[Stored data entries]
------------------------------------------------------------

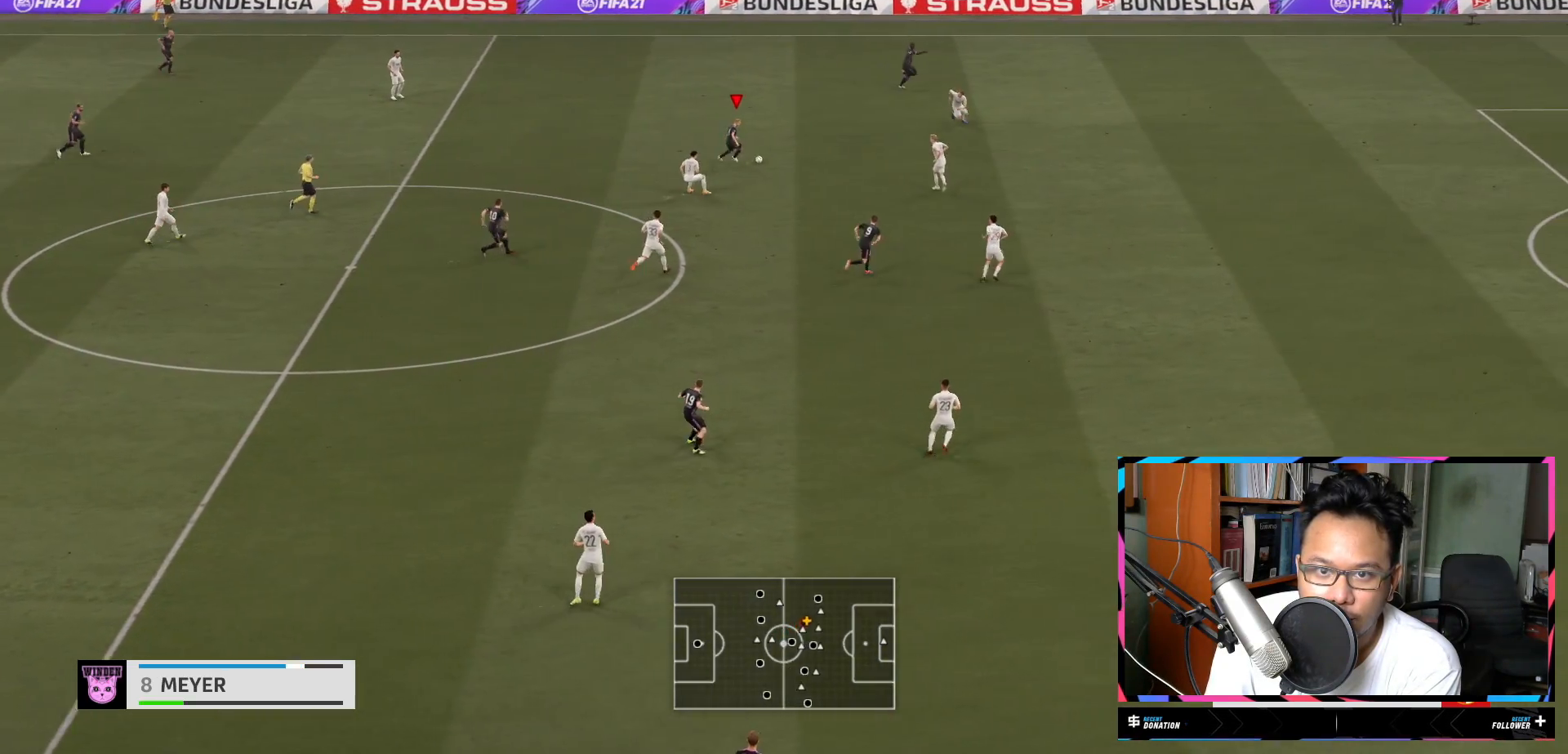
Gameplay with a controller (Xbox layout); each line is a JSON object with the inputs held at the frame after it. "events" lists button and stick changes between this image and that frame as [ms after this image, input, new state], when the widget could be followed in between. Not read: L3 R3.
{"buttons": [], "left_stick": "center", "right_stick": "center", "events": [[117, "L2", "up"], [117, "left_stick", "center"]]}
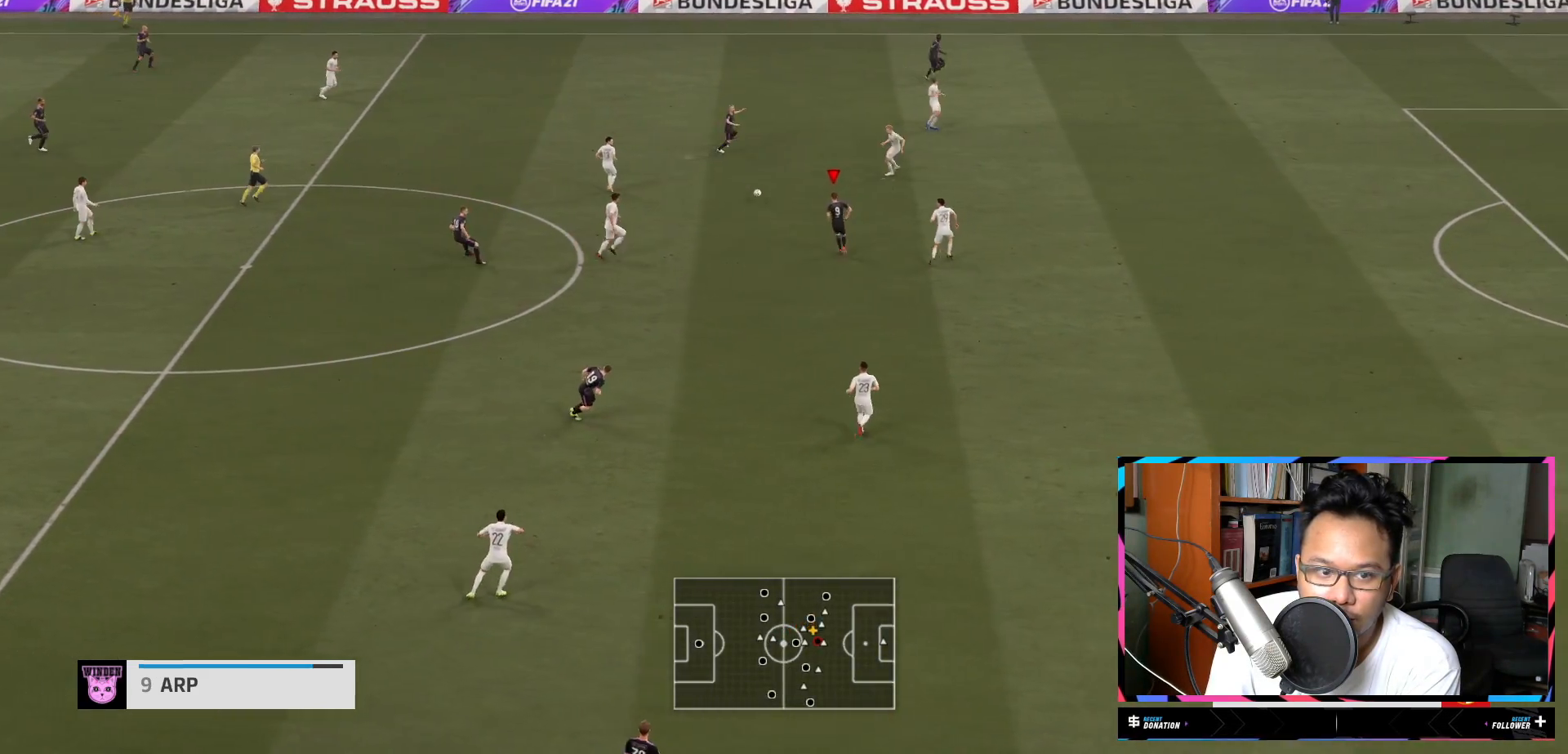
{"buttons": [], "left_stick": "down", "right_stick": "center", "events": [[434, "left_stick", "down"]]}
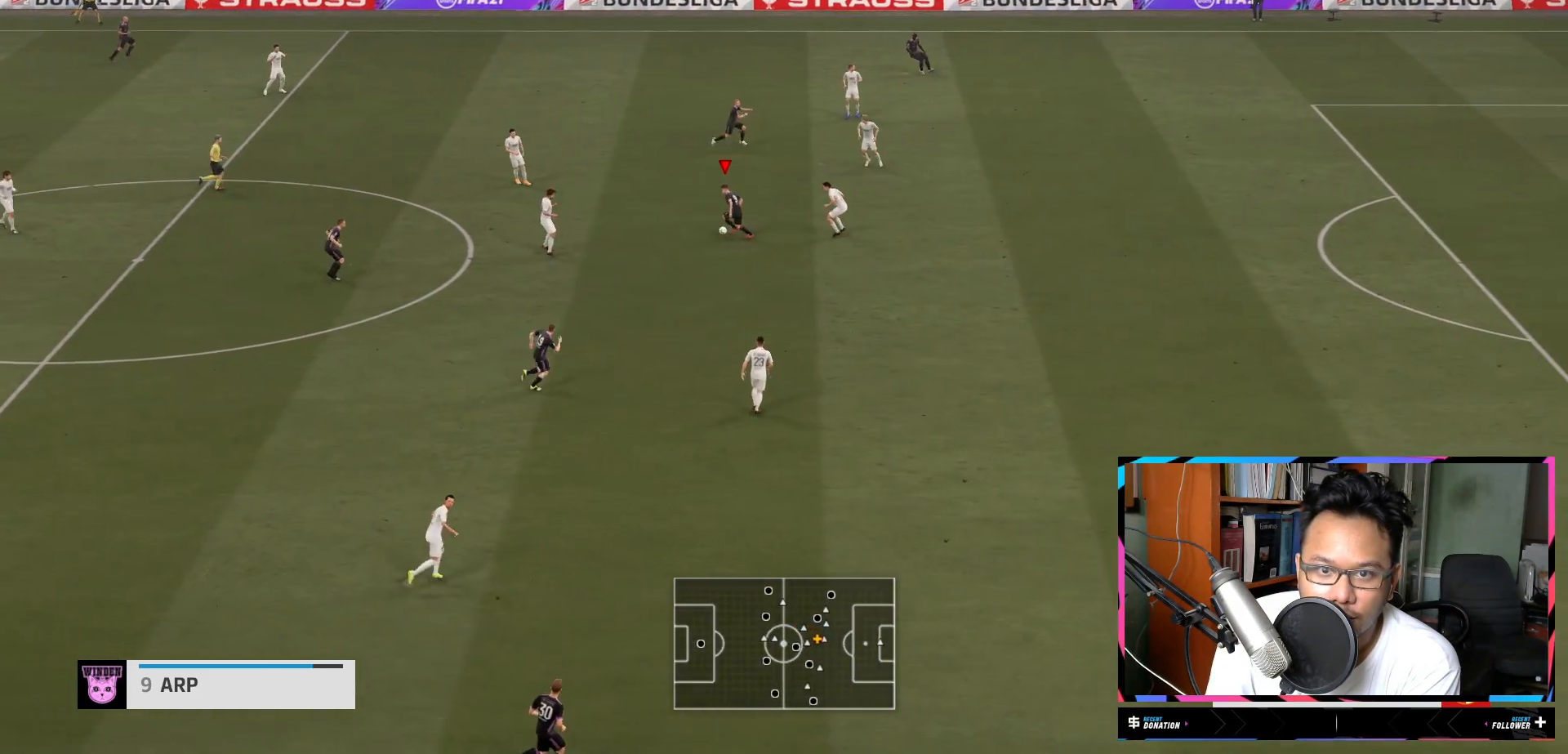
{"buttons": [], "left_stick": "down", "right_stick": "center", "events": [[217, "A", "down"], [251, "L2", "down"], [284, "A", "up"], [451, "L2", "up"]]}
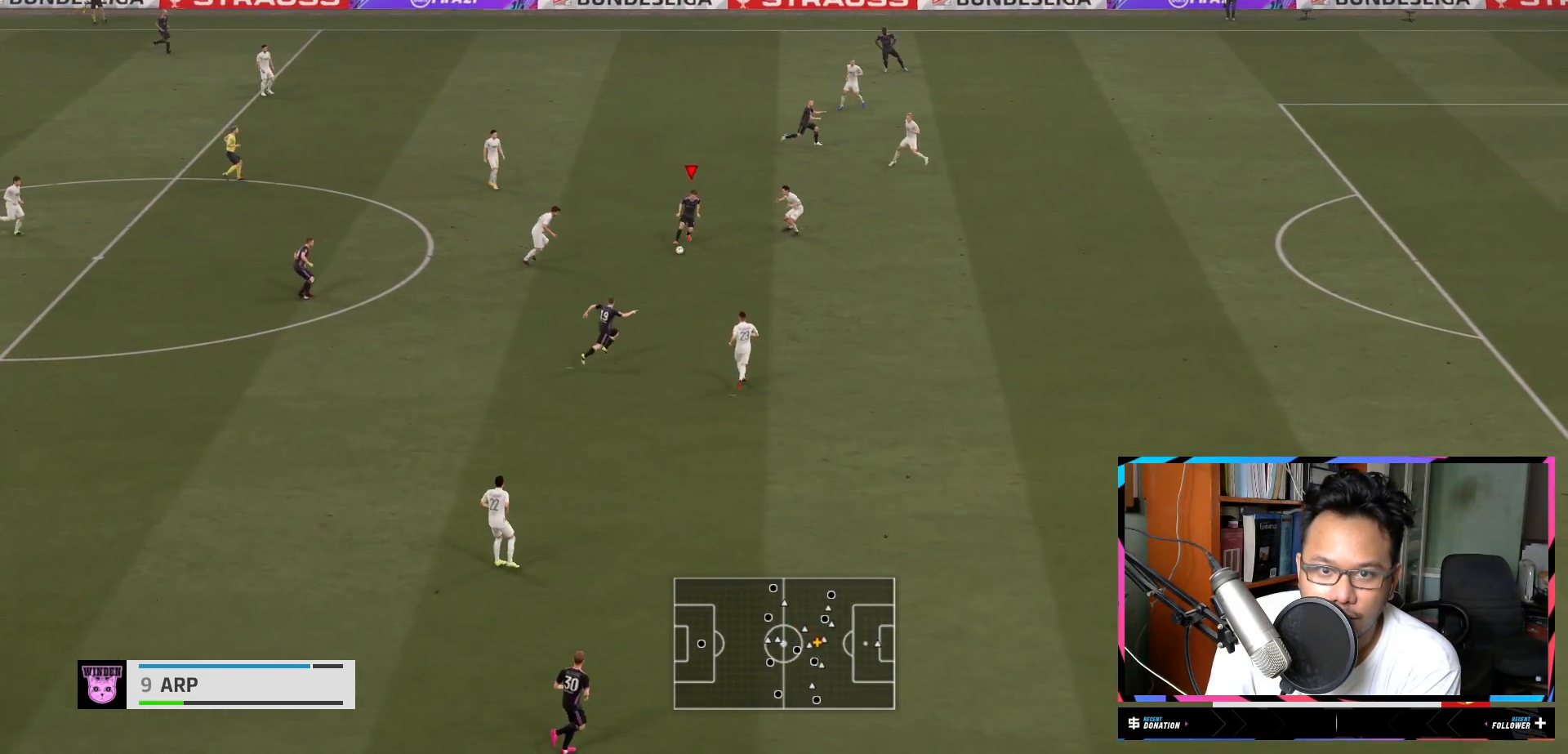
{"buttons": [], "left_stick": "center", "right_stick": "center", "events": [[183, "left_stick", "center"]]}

------------------------------------------------------------

WHAT THE TASK REQUIRES —
Return every record above exactly as written, but drop the pictures.

REPLY —
Gameplay with a controller (Xbox layout); each line is a JSON object with the inputs held at the frame after it. "events" lists button and stick changes between this image and that frame as [ms after this image, input, new state], when the widget could be followed in between. Not read: L3 R3.
{"buttons": [], "left_stick": "center", "right_stick": "center", "events": [[117, "L2", "up"], [117, "left_stick", "center"]]}
{"buttons": [], "left_stick": "down", "right_stick": "center", "events": [[434, "left_stick", "down"]]}
{"buttons": [], "left_stick": "down", "right_stick": "center", "events": [[217, "A", "down"], [251, "L2", "down"], [284, "A", "up"], [451, "L2", "up"]]}
{"buttons": [], "left_stick": "center", "right_stick": "center", "events": [[183, "left_stick", "center"]]}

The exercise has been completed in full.